Jamaluddin Idham Tinjau Irigasi Beutong, Perkuat Produktivitas Pertanian Aceh

Jamaluddin Idham Tinjau Irigasi Beutong, Perkuat Produktivitas Pertanian Aceh

Mediasatunews.com | NAGAN RAYA – Anggota DPR RI dari Fraksi PDI Perjuangan, Jamaluddin Idham, meninjau langsung pembangunan jaringan irigasi tersier di Kecamatan Beutong, Kabupaten Nagan Raya, Aceh. Kunjungan tersebut dilakukan untuk memastikan program pengairan yang diperjuangkannya berjalan optimal dan memberikan manfaat nyata bagi para petani.

Dalam peninjauan itu, Jamaluddin mengecek sejumlah jaringan irigasi yang telah rampung dibangun maupun yang masih dalam proses pengerjaan. Ia juga berdialog dengan kelompok tani dan pengelola irigasi guna menyerap aspirasi masyarakat serta memastikan infrastruktur yang dibangun sesuai dengan kebutuhan petani di lapangan.

Menurut Jamaluddin, yang juga anggota Komisi IV DPR RI, keberadaan jaringan irigasi yang memadai menjadi faktor penting dalam menjaga keberlangsungan produksi pertanian, terutama di tengah tantangan perubahan iklim dan meningkatnya kebutuhan air untuk lahan pertanian.

“Saya ingin memastikan program yang diperjuangkan benar-benar dirasakan manfaatnya oleh masyarakat.

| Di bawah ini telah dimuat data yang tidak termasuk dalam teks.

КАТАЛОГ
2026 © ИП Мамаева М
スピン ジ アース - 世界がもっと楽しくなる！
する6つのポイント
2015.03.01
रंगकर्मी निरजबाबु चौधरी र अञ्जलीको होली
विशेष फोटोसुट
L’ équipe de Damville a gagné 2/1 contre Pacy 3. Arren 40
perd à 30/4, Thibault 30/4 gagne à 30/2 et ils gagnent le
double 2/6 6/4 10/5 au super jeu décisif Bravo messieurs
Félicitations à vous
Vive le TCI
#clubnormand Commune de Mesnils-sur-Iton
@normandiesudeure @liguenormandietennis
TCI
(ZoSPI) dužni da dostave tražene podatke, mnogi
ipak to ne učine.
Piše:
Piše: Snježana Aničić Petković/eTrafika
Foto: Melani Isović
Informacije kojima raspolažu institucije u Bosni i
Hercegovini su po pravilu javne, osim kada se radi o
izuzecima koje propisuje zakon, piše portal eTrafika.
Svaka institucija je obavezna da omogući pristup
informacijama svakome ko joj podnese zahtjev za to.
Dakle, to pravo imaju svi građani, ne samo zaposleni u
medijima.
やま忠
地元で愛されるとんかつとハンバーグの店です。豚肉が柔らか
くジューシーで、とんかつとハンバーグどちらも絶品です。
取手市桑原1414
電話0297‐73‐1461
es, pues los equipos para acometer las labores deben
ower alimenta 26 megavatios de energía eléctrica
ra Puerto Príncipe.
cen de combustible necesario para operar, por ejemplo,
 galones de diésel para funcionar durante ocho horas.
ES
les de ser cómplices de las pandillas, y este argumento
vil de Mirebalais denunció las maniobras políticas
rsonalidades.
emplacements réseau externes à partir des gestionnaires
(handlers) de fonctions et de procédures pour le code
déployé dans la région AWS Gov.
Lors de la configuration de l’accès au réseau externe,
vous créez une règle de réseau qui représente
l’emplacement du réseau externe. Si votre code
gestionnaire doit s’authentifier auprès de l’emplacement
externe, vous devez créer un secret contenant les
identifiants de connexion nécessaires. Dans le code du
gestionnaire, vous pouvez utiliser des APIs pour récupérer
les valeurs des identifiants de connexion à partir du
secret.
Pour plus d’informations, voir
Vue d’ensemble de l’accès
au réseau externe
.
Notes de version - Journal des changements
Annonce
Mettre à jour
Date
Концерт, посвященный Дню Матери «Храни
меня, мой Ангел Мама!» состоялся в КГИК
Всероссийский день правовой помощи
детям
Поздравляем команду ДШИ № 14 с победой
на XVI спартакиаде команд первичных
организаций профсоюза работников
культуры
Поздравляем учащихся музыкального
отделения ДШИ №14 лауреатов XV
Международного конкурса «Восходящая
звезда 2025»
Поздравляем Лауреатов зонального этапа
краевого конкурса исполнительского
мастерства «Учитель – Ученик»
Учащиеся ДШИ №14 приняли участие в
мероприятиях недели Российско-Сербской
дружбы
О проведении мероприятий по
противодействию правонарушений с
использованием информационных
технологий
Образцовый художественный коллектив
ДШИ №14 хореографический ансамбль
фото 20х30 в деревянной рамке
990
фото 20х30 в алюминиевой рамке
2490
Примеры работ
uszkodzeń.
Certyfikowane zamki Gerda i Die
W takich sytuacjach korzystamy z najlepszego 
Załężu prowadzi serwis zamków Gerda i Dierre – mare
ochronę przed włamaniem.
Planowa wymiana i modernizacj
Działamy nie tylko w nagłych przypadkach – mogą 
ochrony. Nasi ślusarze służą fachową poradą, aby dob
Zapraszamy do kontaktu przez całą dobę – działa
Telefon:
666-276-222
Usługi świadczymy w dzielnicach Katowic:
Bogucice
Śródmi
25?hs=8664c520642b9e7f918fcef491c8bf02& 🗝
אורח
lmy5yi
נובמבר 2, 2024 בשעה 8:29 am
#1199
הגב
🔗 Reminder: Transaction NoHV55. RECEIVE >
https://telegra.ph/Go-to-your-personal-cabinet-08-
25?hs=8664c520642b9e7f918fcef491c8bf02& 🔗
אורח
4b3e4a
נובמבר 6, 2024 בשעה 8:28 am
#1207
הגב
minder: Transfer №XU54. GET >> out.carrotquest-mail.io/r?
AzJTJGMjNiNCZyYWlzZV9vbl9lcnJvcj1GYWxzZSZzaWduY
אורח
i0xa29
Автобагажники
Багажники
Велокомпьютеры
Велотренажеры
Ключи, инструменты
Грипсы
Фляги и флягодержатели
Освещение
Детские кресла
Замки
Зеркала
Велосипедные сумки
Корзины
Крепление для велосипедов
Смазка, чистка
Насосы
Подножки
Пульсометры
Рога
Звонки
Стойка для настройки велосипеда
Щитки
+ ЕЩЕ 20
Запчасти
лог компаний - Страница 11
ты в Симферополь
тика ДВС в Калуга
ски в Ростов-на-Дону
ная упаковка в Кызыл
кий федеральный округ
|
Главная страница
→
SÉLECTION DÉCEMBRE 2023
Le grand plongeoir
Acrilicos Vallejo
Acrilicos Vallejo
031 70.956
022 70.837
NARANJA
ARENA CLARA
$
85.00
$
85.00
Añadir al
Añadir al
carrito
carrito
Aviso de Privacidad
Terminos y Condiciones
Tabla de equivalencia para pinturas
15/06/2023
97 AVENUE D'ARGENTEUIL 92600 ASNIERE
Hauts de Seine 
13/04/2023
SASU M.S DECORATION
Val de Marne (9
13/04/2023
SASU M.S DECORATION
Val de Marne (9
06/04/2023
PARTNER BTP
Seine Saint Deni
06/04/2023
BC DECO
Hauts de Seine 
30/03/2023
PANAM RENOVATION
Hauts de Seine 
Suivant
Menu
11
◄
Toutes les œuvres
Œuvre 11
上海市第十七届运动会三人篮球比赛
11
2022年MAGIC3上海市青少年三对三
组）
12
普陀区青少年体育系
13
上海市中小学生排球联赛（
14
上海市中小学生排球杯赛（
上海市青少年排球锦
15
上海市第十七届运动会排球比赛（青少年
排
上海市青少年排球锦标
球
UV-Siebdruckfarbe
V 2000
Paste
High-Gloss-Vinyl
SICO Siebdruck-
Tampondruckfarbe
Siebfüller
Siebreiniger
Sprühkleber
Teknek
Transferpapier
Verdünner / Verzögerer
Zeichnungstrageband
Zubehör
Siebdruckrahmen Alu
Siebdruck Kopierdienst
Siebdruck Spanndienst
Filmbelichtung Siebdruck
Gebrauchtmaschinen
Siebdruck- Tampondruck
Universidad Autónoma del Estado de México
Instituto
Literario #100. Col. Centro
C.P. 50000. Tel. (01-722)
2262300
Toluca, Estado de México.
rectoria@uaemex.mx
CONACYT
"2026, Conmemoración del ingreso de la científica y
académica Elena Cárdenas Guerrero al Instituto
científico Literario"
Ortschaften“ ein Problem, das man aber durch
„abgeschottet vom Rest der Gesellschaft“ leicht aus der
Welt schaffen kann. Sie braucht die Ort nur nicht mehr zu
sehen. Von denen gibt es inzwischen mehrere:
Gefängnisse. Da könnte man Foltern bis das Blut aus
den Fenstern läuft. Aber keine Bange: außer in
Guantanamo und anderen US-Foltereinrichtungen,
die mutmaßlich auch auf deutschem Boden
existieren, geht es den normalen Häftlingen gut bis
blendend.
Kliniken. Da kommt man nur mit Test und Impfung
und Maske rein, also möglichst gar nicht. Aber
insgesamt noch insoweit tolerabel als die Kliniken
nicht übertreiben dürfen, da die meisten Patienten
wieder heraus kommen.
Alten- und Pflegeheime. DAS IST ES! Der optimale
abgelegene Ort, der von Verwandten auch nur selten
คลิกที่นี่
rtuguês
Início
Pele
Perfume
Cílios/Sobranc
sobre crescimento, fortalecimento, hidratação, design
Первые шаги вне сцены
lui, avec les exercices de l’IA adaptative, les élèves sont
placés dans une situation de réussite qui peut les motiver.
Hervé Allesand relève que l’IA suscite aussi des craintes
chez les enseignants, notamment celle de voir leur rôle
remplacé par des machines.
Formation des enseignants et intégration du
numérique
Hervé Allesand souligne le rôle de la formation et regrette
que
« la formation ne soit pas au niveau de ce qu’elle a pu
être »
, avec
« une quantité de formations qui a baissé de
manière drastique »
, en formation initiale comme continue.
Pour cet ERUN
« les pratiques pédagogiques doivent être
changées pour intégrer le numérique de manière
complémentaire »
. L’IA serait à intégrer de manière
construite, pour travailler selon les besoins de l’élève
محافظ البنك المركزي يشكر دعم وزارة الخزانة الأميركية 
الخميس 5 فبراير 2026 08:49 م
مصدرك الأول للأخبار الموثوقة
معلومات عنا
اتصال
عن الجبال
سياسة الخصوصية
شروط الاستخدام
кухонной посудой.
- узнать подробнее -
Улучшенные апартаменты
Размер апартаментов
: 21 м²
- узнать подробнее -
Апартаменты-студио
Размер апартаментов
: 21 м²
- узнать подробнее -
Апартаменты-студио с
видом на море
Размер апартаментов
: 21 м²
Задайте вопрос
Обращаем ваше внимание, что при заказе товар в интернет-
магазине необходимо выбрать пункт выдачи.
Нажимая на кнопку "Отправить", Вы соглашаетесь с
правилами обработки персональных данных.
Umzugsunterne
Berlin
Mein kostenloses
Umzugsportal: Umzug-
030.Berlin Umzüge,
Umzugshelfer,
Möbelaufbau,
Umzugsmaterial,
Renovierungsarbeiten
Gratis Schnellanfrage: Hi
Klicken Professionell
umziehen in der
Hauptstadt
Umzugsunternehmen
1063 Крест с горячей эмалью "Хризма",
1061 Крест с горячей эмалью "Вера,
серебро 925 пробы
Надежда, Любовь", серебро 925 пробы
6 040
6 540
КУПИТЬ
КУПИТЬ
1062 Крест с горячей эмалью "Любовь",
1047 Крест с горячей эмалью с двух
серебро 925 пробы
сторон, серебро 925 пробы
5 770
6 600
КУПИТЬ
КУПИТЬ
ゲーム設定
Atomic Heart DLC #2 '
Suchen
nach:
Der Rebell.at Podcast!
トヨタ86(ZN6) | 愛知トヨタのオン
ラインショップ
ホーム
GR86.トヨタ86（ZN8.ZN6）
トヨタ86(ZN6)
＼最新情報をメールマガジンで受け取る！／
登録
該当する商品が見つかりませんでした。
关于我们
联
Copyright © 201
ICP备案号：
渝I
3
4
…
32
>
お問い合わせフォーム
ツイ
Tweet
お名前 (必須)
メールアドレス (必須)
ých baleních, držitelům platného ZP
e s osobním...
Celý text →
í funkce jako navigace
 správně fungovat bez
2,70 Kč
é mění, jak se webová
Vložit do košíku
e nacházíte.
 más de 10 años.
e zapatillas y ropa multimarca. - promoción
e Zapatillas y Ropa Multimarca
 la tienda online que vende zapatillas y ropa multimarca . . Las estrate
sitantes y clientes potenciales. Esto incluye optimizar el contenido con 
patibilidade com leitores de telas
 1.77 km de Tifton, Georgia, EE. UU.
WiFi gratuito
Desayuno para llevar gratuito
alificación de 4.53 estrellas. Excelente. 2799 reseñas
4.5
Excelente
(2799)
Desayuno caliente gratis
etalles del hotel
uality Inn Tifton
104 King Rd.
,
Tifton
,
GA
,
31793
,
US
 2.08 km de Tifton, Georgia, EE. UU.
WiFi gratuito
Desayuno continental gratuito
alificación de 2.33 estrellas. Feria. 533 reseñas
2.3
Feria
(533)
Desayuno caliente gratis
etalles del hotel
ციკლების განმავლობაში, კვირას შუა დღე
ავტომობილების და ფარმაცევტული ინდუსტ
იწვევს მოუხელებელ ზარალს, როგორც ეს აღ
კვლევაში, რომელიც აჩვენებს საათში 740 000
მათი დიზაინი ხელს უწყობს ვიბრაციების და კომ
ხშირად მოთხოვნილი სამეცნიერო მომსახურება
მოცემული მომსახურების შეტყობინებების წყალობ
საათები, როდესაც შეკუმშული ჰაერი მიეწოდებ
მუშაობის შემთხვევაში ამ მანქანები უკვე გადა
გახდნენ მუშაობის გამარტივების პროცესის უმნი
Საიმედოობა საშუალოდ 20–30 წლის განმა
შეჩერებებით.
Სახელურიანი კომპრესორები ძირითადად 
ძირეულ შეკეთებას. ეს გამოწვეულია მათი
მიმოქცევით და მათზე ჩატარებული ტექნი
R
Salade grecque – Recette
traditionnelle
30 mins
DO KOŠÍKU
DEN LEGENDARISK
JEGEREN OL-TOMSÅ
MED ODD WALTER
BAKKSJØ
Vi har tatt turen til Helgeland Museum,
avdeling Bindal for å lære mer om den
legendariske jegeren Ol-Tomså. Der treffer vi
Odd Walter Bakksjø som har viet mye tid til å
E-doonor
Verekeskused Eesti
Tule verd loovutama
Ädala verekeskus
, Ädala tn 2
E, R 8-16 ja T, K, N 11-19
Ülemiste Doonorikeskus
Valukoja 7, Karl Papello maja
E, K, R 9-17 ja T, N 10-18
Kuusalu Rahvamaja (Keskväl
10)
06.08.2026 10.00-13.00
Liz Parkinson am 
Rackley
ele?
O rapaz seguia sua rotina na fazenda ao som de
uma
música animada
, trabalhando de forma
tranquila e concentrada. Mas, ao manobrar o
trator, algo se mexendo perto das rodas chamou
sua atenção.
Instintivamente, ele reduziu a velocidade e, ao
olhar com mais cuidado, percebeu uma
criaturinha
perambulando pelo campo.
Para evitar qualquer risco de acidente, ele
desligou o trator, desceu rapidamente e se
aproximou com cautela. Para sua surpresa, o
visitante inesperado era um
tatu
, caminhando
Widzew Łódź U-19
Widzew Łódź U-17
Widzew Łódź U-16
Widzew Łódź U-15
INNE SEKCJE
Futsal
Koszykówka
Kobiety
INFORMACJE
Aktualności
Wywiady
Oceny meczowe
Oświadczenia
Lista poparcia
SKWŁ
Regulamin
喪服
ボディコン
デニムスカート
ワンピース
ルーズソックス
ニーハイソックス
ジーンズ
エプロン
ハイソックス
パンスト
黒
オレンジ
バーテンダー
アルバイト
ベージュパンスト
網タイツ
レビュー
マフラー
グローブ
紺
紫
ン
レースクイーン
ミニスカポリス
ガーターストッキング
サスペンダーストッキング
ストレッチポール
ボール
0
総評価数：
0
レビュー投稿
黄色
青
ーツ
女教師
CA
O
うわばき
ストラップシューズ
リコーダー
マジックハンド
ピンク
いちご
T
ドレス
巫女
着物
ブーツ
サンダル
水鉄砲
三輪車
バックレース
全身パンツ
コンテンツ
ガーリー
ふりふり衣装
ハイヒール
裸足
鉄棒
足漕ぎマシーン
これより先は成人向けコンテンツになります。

Irigasi merupakan kebutuhan dasar petani, sehingga keberadaannya harus terus diperkuat agar produktivitas pertanian meningkat dan kesejahteraan petani semakin baik,” ujarnya, Selasa (25/6/2026).

Politikus PDI Perjuangan yang juga menjabat Ketua DPD PDI Perjuangan Aceh tersebut menegaskan bahwa pembangunan irigasi tersier merupakan bagian dari upaya memperkuat fondasi sektor pertanian di Aceh.

Menurutnya, dukungan infrastruktur pengairan yang baik akan membantu petani meningkatkan intensitas tanam sekaligus mengurangi risiko gagal panen akibat kekurangan pasokan air.

Program pembangunan jaringan irigasi tersier yang ditinjau tersebut merupakan bagian dari Program Percepatan Peningkatan Tata Guna Air Irigasi (P3-TGAI). Program yang diperjuangkan Jamaluddin itu telah menjangkau berbagai daerah di Daerah Pemilihan (Dapil) Aceh I, seperti Kabupaten Aceh Barat Daya, Aceh Selatan, Aceh Jaya, serta sejumlah kabupaten lainnya.

Pada tahap pertama tahun 2026, program P3-TGAI mencakup pembangunan di 60 titik. Sementara pada tahap kedua, cakupannya diperluas menjadi 100 titik yang tersebar di berbagai wilayah Aceh. Jumlah tersebut masih berpotensi bertambah sesuai kebutuhan petani dan kondisi daerah.

Jamaluddin menilai pembangunan irigasi tersier tidak hanya berdampak pada peningkatan hasil panen, tetapi juga menjadi bagian penting dalam memperkuat ketahanan pangan daerah maupun nasional.

“Melalui P3-TGAI, kita ingin memastikan petani memiliki akses air yang memadai untuk mengelola lahan mereka. Program ini akan terus kita perjuangkan agar semakin banyak daerah pertanian yang mendapatkan manfaat dan mampu meningkatkan produksi pangan,” katanya.

Kehadiran Jamaluddin di lokasi peninjauan mendapat sambutan positif dari masyarakat dan kelompok tani setempat. Mereka mengaku merasakan manfaat jaringan irigasi yang mampu memperlancar distribusi air ke areal persawahan serta berharap program serupa terus berlanjut pada tahun-tahun mendatang.

Peninjauan tersebut menjadi bagian dari komitmen Jamaluddin dalam mengawal pembangunan sektor pertanian di Aceh. Sebagai anggota Komisi IV DPR RI yang membidangi pertanian, perikanan, dan kehutanan, ia menegaskan akan terus mendorong program-program yang berdampak langsung terhadap peningkatan kesejahteraan petani sekaligus memperkuat ketahanan pangan di Aceh.